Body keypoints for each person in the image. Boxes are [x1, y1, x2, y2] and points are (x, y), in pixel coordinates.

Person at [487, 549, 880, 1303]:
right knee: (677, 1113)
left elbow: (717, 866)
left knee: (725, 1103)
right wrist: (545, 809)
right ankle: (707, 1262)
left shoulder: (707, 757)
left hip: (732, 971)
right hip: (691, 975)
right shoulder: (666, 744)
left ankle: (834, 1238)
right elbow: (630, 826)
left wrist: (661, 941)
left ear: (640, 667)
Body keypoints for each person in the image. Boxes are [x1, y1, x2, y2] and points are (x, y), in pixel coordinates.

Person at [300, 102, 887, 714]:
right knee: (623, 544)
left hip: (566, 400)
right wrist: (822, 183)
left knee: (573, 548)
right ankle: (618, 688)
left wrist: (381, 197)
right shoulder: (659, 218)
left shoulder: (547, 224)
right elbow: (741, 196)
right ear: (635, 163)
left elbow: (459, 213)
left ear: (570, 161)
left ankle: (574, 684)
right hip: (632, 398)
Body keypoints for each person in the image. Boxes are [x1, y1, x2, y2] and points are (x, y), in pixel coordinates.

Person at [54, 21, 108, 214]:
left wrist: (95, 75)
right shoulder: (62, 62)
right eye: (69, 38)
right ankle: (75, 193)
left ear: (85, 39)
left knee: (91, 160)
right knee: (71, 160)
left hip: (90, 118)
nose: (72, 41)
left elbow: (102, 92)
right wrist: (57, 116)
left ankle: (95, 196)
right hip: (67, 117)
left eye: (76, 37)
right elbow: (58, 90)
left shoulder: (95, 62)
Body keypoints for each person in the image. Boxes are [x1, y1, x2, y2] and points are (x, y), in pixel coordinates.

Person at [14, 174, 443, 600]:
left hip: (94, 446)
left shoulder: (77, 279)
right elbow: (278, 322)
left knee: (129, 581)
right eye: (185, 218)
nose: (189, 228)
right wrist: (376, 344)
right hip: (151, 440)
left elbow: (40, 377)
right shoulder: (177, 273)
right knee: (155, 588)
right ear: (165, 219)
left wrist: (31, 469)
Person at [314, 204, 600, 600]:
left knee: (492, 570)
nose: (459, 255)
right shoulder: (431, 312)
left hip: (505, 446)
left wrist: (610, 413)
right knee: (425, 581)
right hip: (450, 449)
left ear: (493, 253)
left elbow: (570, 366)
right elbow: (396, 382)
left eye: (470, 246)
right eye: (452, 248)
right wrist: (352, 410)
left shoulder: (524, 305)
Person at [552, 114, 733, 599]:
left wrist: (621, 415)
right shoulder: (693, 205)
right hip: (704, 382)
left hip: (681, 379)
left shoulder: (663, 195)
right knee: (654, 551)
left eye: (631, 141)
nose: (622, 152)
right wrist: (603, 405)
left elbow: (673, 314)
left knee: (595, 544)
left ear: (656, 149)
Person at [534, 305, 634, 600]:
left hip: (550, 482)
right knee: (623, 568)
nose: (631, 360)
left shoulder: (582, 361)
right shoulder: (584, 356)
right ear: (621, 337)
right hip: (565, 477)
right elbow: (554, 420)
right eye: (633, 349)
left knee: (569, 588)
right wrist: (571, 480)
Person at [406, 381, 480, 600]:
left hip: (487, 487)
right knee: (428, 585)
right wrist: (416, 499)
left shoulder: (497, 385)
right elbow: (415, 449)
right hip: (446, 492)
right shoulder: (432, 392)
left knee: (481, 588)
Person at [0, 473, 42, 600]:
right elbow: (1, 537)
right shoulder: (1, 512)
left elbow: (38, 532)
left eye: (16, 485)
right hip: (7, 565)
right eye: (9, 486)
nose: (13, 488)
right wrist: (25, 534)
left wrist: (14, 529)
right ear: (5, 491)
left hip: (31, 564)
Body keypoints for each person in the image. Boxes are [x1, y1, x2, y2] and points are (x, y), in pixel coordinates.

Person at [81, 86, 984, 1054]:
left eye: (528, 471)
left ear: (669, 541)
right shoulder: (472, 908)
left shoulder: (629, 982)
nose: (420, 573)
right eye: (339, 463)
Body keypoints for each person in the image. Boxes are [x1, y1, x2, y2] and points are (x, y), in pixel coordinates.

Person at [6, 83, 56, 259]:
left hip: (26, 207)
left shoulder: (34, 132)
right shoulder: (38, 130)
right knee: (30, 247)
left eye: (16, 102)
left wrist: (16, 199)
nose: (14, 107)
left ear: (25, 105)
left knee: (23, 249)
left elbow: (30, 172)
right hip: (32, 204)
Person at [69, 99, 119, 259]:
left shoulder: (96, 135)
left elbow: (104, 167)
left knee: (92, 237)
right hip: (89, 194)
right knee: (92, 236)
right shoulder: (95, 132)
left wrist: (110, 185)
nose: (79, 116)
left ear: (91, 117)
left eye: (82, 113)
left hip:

- [ACTION ITEM]:
Word for word, restate the lines running from the one containing "left ear: (25, 105)" through the final line of the records above, and nothing besides.

- [ANSWER SECTION]:
left ear: (25, 105)
left knee: (23, 249)
left elbow: (30, 172)
right hip: (32, 204)
Person at [69, 99, 119, 259]:
left shoulder: (96, 135)
left elbow: (104, 167)
left knee: (92, 237)
right hip: (89, 194)
right knee: (92, 236)
right shoulder: (95, 132)
left wrist: (110, 185)
nose: (79, 116)
left ear: (91, 117)
left eye: (82, 113)
left hip:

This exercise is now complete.